## Problem to solve:
Recast the material as a Markdown table with two columns, Row and Line, giving each line its own numbered row. Omit blank lines and leave the pictures out of the answer.

____ Working data

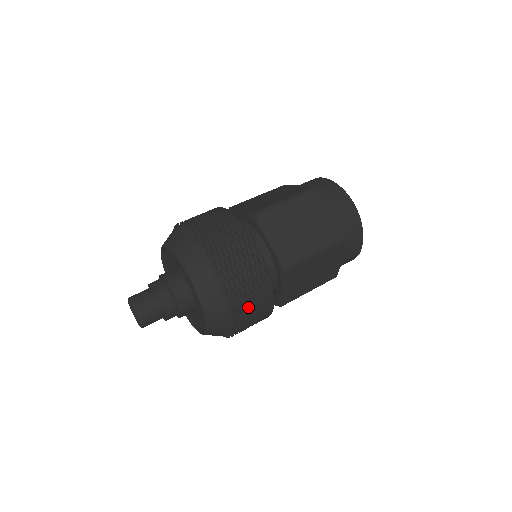
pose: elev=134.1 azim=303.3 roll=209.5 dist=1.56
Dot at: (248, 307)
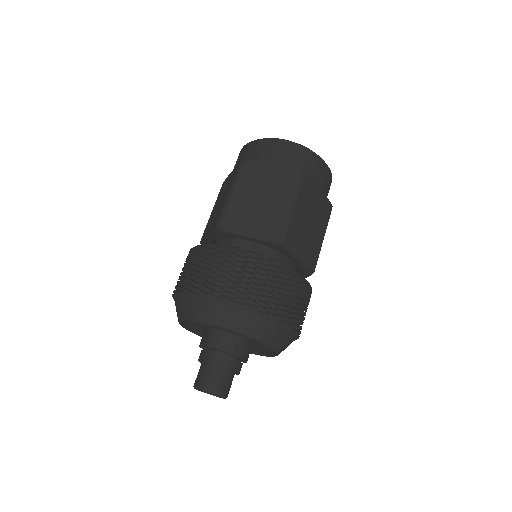
Dot at: (285, 301)
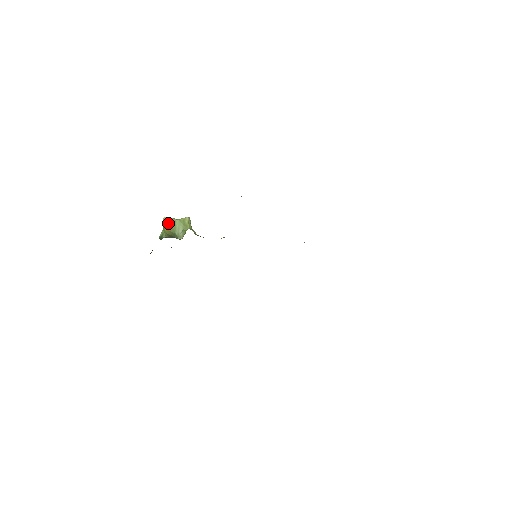
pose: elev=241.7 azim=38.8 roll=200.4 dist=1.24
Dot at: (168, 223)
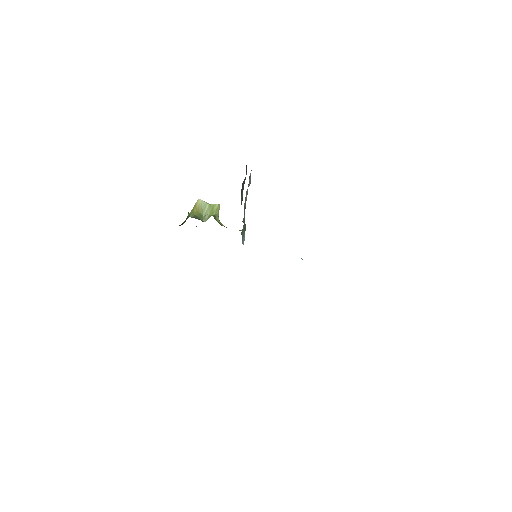
Dot at: (200, 205)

________

## Correct answer:
| Row | Line |
|---|---|
| 1 | pose: elev=134.1 azim=303.3 roll=209.5 dist=1.56 |
| 2 | Dot at: (248, 307) |
| 3 | Dot at: (285, 301) |
| 4 | pose: elev=241.7 azim=38.8 roll=200.4 dist=1.24 |
| 5 | Dot at: (168, 223) |
| 6 | Dot at: (200, 205) |